Reproduce the records below in full and word for word, excluding pictures.

╔══

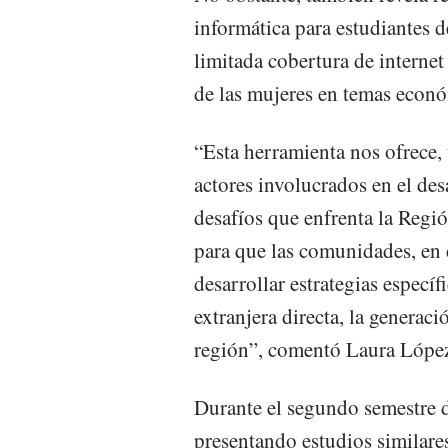
informática para estudiantes de
limitada cobertura de internet
de las mujeres en temas econ
“Esta herramienta nos ofrece, 
actores involucrados en el desa
desafíos que enfrenta la Regió
para que las comunidades, 
desarrollar estrategias especí
extranjera directa, la generac
región”, comentó Laura Lóp
Durante el segundo semestr
presentando estudios similare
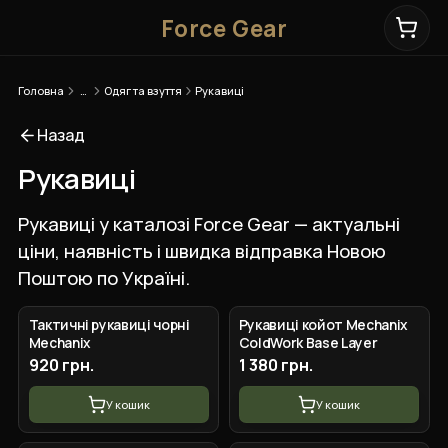
Force Gear
Головна
…
Одяг та взуття
Рукавиці
Назад
Рукавиці
Рукавиці у каталозі Force Gear — актуальні
ціни, наявність і швидка відправка Новою
Поштою по Україні.
+
3
вар.
+
3
вар.
Тактичні рукавиці чорні
Рукавиці койот Mechanix
Mechanix
ColdWork Base Layer
920 грн.
1 380 грн.
У кошик
У кошик
+
4
вар.
+
5
вар.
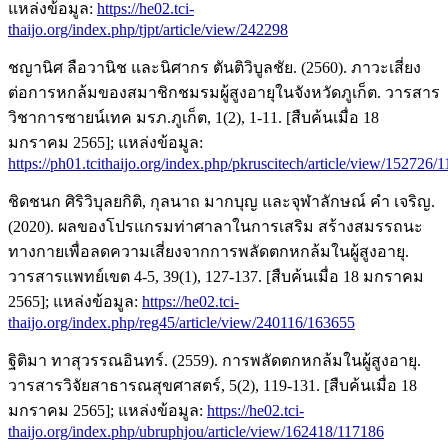
แหล่งข้อมูล:
https://he02.tci-
thaijo.org/index.php/tjpt/article/view/242298
ชญานิศ ลือวานิช และนิศากร ตันติวิบูลชัย. (2560). ภาวะเสี่ยง
ต่อการหกล้มของสมาชิกชมรมผู้สูงอายุในจังหวัดภูเก็ต. วารสาร
วิชาการซายน์เทค มรภ.ภูเก็ต, 1(2), 1-11. [สืบค้นเมื่อ 18
มกราคม 2565]; แหล่งข้อมูล:
https://ph01.tcithaijo.org/index.php/pkruscitech/article/view/152726/
ชิดชนก ศิริวิบุลยกิติ, กุลนาถ มากบุญ และจุฬาลักษณ์ คำ เจริญ.
(2020). ผลของโปรแกรมท่าศาลาในการเสริม สร้างสมรรถนะ
ทางกายเพื่อลดความเสี่ยงจากการพลัดตกหกล้มในผู้สูงอายุ.
วารสารแพทย์เขต 4-5, 39(1), 127-137. [สืบค้นเมื่อ 18 มกราคม
2565]; แหล่งข้อมูล:
https://he02.tci-
thaijo.org/index.php/reg45/article/view/240116/163655
ฐิติมา ทาสุวรรณอินทร์. (2559). การพลัดตกหกล้มในผู้สูงอายุ.
วารสารวิจัยสาธารณสุขศาสตร์, 5(2), 119-131. [สืบค้นเมื่อ 18
มกราคม 2565]; แหล่งข้อมูล:
https://he02.tci-
thaijo.org/index.php/ubruphjou/article/view/162418/117186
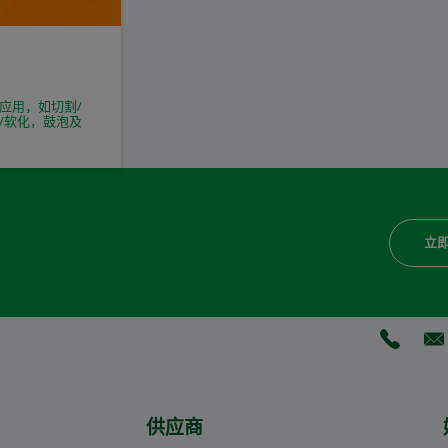
应用，如切割/
/软化，鼓泡及
立
(Opens 
(O
供应商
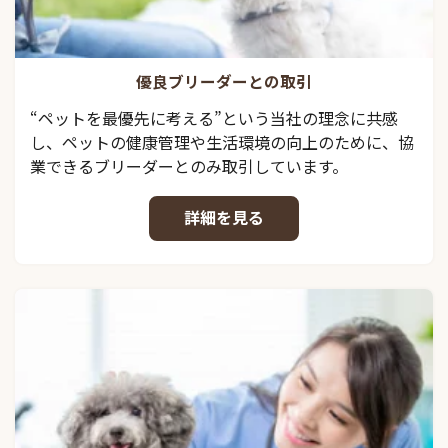
優良ブリーダーとの取引
“ペットを最優先に考える”という当社の理念に共感
し、ペットの健康管理や生活環境の向上のために、協
業できるブリーダーとのみ取引しています。
詳細を見る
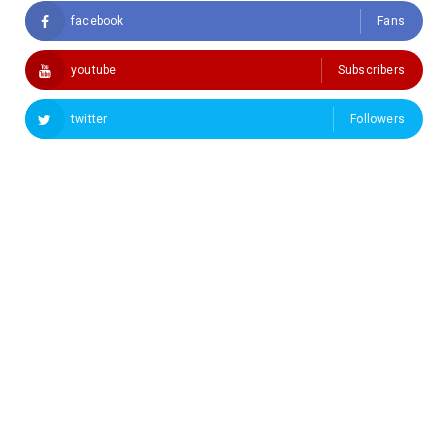
facebook
Fans
youtube
Subscribers
twitter
Followers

╚══

■ **Your solution**:
informática para estudiantes de
limitada cobertura de internet
de las mujeres en temas econ
“Esta herramienta nos ofrece, 
actores involucrados en el desa
desafíos que enfrenta la Regió
para que las comunidades, 
desarrollar estrategias especí
extranjera directa, la generac
región”, comentó Laura Lóp
Durante el segundo semestr
presentando estudios similare
Force Gear
Головна
…
Одяг та взуття
Рукавиці
Назад
Рукавиці
Рукавиці у каталозі Force Gear — актуальні
ціни, наявність і швидка відправка Новою
Поштою по Україні.
+
3
вар.
+
3
вар.
Тактичні рукавиці чорні
Рукавиці койот Mechanix
Mechanix
ColdWork Base Layer
920 грн.
1 380 грн.
У кошик
У кошик
+
4
вар.
+
5
вар.
แหล่งข้อมูล:
https://he02.tci-
thaijo.org/index.php/tjpt/article/view/242298
ชญานิศ ลือวานิช และนิศากร ตันติวิบูลชัย. (2560). ภาวะเสี่ยง
ต่อการหกล้มของสมาชิกชมรมผู้สูงอายุในจังหวัดภูเก็ต. วารสาร
วิชาการซายน์เทค มรภ.ภูเก็ต, 1(2), 1-11. [สืบค้นเมื่อ 18
มกราคม 2565]; แหล่งข้อมูล:
https://ph01.tcithaijo.org/index.php/pkruscitech/article/view/152726/
ชิดชนก ศิริวิบุลยกิติ, กุลนาถ มากบุญ และจุฬาลักษณ์ คำ เจริญ.
(2020). ผลของโปรแกรมท่าศาลาในการเสริม สร้างสมรรถนะ
ทางกายเพื่อลดความเสี่ยงจากการพลัดตกหกล้มในผู้สูงอายุ.
วารสารแพทย์เขต 4-5, 39(1), 127-137. [สืบค้นเมื่อ 18 มกราคม
2565]; แหล่งข้อมูล:
https://he02.tci-
thaijo.org/index.php/reg45/article/view/240116/163655
ฐิติมา ทาสุวรรณอินทร์. (2559). การพลัดตกหกล้มในผู้สูงอายุ.
วารสารวิจัยสาธารณสุขศาสตร์, 5(2), 119-131. [สืบค้นเมื่อ 18
มกราคม 2565]; แหล่งข้อมูล:
https://he02.tci-
thaijo.org/index.php/ubruphjou/article/view/162418/117186
应用，如切割/
/软化，鼓泡及
立
(Opens 
(O
供应商
優良ブリーダーとの取引
“ペットを最優先に考える”という当社の理念に共感
し、ペットの健康管理や生活環境の向上のために、協
業できるブリーダーとのみ取引しています。
詳細を見る
facebook
Fans
youtube
Subscribers
twitter
Followers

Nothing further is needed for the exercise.